Two recent large observational studies in women have found that regular dynamic exercise is associated with a significant reduction in cardiovascular events. Several potential mechanisms for exercise-induced cardioprotection have been identified. Exercise-induced increases in blood flow and vascular shear stress may contribute to the cardioprotective vascular adaptations of exercise training through enhanced generation and bioavailability of NO. Indeed, studies predominantly in men have demonstrated increased plasma and urinary concentrations of the major stable NO metabolites nitrate and nitrite after an aerobic exercise training program. Furthermore, exercise training has been shown to improve forearm endothelium-dependent vasodilation and coronary artery endothelial function in patients with coronary disease when these responses are measured at rest, between training sessions. In contrast, little is known of the immediate after-effects of acute exercise on endothelial function in healthy subjects or subjects at increased risk of cardiovascular disease or of the interaction between exercise and estrogen replacement therapy in postmenopausal women.
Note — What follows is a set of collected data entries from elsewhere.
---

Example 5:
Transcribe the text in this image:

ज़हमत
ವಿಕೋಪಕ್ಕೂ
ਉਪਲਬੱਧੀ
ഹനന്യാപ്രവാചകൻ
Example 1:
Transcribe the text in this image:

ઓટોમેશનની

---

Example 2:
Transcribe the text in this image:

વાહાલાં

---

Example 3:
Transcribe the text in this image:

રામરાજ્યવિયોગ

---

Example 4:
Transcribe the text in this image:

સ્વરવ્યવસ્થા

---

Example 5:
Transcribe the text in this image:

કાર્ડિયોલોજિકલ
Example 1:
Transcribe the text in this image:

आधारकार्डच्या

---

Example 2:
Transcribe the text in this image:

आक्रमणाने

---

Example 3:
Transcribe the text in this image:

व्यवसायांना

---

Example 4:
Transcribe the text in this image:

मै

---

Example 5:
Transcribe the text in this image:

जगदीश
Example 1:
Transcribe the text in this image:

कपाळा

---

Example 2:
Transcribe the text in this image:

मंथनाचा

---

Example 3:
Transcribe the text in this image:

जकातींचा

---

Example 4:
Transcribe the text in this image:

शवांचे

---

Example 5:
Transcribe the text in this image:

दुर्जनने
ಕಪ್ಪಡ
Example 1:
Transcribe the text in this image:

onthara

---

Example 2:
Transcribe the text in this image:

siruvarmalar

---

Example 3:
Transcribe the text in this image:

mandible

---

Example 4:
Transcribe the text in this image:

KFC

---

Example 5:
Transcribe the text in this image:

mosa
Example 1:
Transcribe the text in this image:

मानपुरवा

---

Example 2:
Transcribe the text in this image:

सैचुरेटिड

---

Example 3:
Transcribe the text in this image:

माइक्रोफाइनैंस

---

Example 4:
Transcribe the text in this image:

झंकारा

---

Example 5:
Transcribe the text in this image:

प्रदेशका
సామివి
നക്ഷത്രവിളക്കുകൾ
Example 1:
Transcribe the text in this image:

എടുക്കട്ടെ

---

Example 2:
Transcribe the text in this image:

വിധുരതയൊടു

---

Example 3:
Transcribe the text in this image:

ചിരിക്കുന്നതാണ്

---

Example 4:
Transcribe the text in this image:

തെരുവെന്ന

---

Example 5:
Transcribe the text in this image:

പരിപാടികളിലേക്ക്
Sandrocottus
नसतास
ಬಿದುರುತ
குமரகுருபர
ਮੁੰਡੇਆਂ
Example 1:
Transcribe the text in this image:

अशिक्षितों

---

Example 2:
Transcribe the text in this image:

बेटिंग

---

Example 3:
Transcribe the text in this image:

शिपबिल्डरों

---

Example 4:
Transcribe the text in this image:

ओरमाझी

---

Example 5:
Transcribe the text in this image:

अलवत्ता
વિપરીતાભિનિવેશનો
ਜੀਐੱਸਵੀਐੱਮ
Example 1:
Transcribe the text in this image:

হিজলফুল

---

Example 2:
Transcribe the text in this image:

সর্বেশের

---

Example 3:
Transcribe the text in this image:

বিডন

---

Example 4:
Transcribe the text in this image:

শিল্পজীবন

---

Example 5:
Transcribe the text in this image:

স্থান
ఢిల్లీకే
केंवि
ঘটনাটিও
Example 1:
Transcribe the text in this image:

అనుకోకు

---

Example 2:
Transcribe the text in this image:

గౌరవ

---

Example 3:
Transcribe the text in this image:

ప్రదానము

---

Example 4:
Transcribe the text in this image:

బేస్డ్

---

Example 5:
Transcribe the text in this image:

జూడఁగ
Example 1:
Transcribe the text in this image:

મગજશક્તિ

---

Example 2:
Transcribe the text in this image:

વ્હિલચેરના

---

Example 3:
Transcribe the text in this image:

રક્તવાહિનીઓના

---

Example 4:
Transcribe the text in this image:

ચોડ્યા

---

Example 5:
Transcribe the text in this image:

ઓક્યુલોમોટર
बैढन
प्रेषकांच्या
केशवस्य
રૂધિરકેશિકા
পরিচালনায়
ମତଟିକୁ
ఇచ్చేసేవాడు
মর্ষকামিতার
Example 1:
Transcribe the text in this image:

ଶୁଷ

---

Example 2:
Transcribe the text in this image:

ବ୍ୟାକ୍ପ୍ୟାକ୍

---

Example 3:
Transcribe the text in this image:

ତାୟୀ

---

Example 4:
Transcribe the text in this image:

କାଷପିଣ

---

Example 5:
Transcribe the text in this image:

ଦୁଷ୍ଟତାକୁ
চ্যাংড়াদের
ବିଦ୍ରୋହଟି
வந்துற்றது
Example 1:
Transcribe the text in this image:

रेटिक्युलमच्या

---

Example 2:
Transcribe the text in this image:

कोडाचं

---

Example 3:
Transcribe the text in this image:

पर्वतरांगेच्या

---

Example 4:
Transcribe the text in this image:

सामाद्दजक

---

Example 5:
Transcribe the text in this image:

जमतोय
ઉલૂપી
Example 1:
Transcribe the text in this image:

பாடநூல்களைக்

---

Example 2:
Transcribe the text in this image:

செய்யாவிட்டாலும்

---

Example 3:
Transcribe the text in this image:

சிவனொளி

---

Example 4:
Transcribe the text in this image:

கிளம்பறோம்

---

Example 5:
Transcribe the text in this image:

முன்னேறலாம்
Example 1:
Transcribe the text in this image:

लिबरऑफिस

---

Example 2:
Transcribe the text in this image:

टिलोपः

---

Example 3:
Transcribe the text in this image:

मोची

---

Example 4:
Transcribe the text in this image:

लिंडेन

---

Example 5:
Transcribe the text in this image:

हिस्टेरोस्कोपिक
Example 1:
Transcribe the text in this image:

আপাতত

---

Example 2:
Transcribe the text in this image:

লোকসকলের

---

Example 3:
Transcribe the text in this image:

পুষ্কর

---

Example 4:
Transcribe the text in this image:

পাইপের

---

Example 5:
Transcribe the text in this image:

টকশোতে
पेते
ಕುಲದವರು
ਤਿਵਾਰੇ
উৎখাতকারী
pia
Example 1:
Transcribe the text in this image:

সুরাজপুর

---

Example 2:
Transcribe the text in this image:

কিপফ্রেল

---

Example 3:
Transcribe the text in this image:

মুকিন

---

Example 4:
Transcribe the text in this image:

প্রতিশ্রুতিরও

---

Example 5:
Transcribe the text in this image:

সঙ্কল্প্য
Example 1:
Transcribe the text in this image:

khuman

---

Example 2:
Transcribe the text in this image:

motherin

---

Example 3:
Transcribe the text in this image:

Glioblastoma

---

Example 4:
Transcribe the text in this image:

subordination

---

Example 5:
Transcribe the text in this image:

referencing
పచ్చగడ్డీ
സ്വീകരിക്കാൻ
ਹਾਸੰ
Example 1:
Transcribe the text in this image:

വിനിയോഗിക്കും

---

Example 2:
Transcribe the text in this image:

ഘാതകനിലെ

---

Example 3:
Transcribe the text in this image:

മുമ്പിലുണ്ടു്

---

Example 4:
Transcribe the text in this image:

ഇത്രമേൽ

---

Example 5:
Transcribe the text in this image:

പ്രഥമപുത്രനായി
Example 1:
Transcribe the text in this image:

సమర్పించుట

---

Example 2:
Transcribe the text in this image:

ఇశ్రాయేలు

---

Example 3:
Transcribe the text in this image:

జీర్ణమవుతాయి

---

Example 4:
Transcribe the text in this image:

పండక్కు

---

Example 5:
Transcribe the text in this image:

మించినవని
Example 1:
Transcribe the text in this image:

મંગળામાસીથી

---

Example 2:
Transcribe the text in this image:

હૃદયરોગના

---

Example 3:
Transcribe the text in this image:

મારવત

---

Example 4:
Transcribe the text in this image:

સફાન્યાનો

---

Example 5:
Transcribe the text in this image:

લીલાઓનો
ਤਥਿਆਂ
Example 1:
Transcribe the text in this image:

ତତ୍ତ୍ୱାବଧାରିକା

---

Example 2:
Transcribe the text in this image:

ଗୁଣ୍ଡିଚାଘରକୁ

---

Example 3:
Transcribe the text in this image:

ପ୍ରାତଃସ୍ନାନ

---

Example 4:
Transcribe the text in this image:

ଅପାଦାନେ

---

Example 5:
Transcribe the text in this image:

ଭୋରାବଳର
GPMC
If an acute bout of exercise enhances endothelial function by increasing synthesis or bioavailability of NO, postmenopausal women, a population at significant risk of morbidity and mortality from cardiovascular disease, may be particularly responsive to this intervention. In addition, because exogenous estrogen and acute dynamic exercise enhance independently the bioavailability of endothelial NO, we hypothesized that these 2 interventions, when implemented concurrently, would act synergistically to normalize endothelium-dependent vasodilation.

The objectives of this study in healthy normotensive postmenopausal women were to determine; (1) the effects of an acute bout of exercise on brachial artery endothelium-dependent (postischemic flow-mediated) vasodilation; (2) whether these responses to exercise are augmented by concurrent treatment with chronic oral estrogen replacement therapy, and (3) whether these 2 interventions, independently or together, restore or normalize FMD to achieve values observed in healthy premenopausal women.